The rescripts of Trajan and Hadrian somewhat softened the stern measures, but before and even after these humane and statesmanlike regulations the position of the Christian was indeed a trying and painful one. For even after the issuing of the rescripts in question the sword ever hung over their heads, and the slender thread upon which it hung was often snapped.
Perpetually were the Christians haled before the magistrate. They had stern searching questions to answer; easily was the capital crime of professing the unlawful cult daily brought home to them. They were asked: Were they willing to renounce it, and in place of it adore the gods of the pagans? Would they throw a few grains of incense, as a token of their recantation, on the altars of Rome and Augustus? If they would do this very little thing, as it seemed, at once they were released; but if they refused, then death, in some form or other, was their speedy and inevitable doom.
Hermas tells us a good deal of what was happening in the Roman congregations in the matter of persecution for the Name’s sake. The harrying of Christians, when the author of the Shepherd was writing, must have been continuous, for he sadly speaks of those who were frequently yielding to pressure. Apostasy in the Christian ranks was, alas! not an unknown scandal. Some, he tells us, simply renounced their faith; others, terrified, went further and publicly blasphemed the Name. Some were positively base enough to betray and denounce their brethren in the Faith.
But, on the other hand, Hermas tells us how the Church numbered many martyrs. All, he says, were not on a level even here, for some trembled at first and flinched, and only witnessed a good confession at the last, probably when about to cense the idol altar. There were some though, said our writer, whose heart never for an instant failed them.
Yet, on the whole, this stern though kindly censor of the Christian Church was not dissatisfied with the life generally led by the congregations of believers in Jesus; he seems to recognise to the full the sorely tempted lives—tempted not only by the imminent danger which the confession of the Name entailed—though he dwells mostly on this ever-present peril—but also by the smaller lures with which all human existence is inextricably bound up: business matters, society obligations, the old jealousy and envy which ever exist between the rich and the poor.
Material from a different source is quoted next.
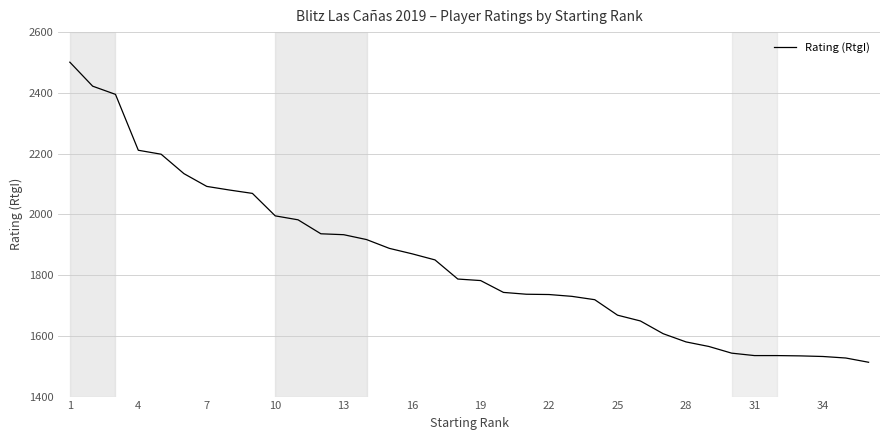

What is the maximum value shown in the chart?

2501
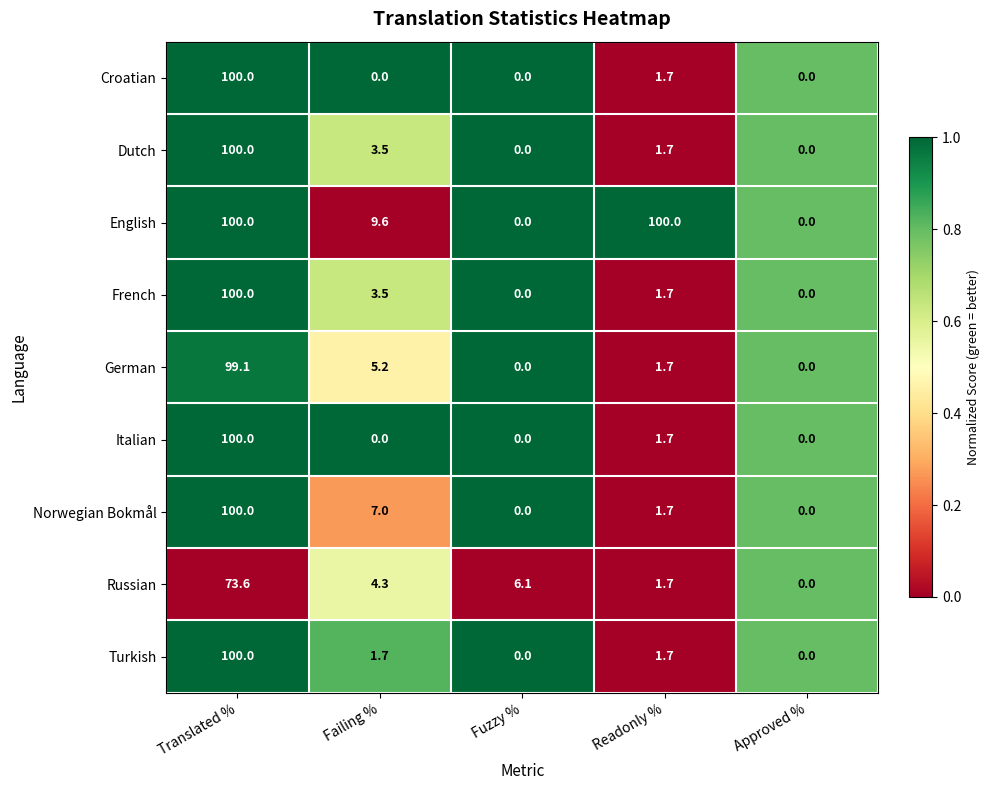

True or false: English has a value of 0.0 at Fuzzy %.

True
“Le livre d’Hermas,” observes Duchesne, “est un vaste examen de conscience de l’Église Romaine.” The writer spares none in his severe yet kindly criticism; the priests and deacons of the congregations are among the classes with whom he finds grave fault. In spite, however, of his earnest and touching remonstrances with those who, in hours of trial and persecution, in the many daily temptations of common life, had left their first love, Hermas acknowledges that in the Church of Rome the numbers of the just and upright are greater than the numbers of those who have fallen away. It is true that he sternly rebukes the unfaithful priests and deacons and other members of the hierarchy, but he recognizes here, too, men worthy of the highest commendation; he dwells on their love, their charity, their hospitality, and even assigns to these faithful ministers of religion a place among the glorious company of apostles.
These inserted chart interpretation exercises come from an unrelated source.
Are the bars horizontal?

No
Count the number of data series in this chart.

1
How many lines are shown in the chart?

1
The general impression which a careful study of Hermas’ portraiture of the Christian congregations in Rome leaves on the reader’s mind in those far-back days, roughly from the days of Nero to the times of Trajan and even Hadrian, is that that great and sorely tried Church was far from being composed entirely of saints, but that the righteous and God-fearing—the men and women who had washed their robes in the blood of the Lamb, as true disciples of the Master, were after all decidedly in the majority.
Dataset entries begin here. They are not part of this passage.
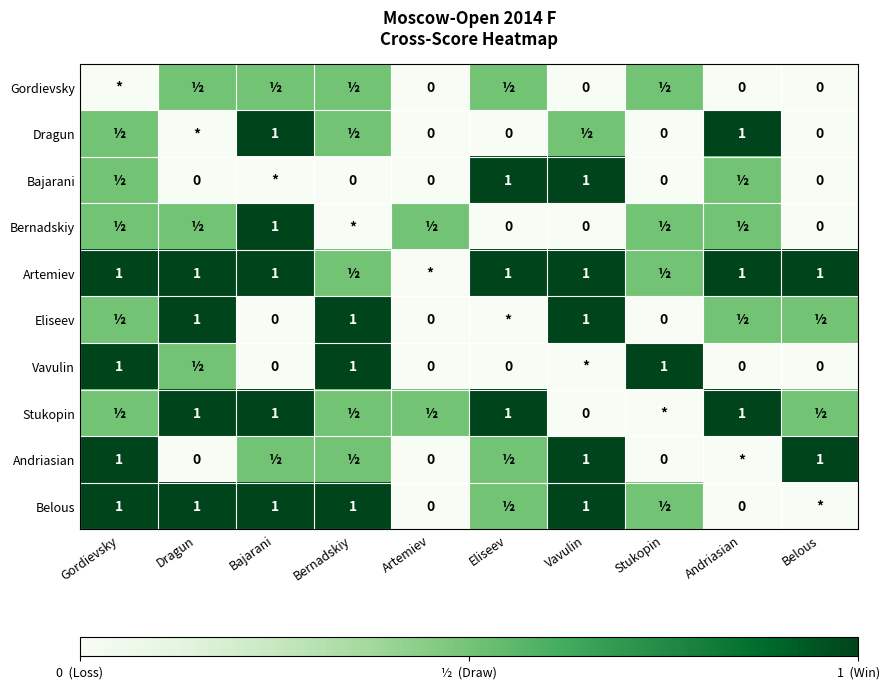

What is the sum of the Bajarani values at Vavulin and Bernadskiy?

1.0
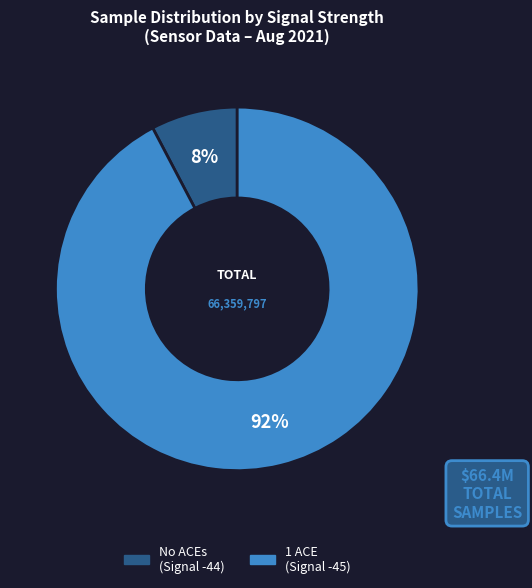

Is there any slice that represents more than half of the pie?

Yes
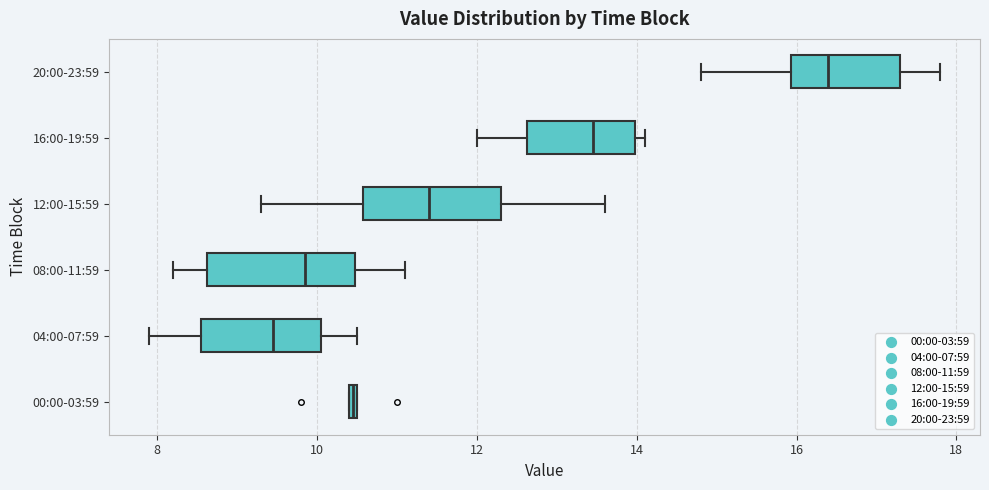

Which box has the furthest to the left median line?

04:00-07:59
Closely connected with his picture of the sins and errors of the Roman Christians—sins largely connected with the falling away of many in the dread hour of persecution—is his assurance that these sins are capable of pardon here, even if committed after baptism. No sin, no falling away, in Hermas’ teaching is inexpiable; no truly penitent one is ever to be excluded from pardon and reconciliation. It was this generous and broad view of the goodness and the divine pity of God that was so misliked by the stern and pitiless teachers of the powerful school to which men like Tertullian belonged, a school which soon arose in the Church. Of the genuine written remains of the earliest period we have nothing comparable to the Shepherd of Hermas, when we look for a picture of the inner life of the Church of Rome in that far-back time when the echoes of the voices of the disciples who had been with Jesus were still ringing in men’s ears.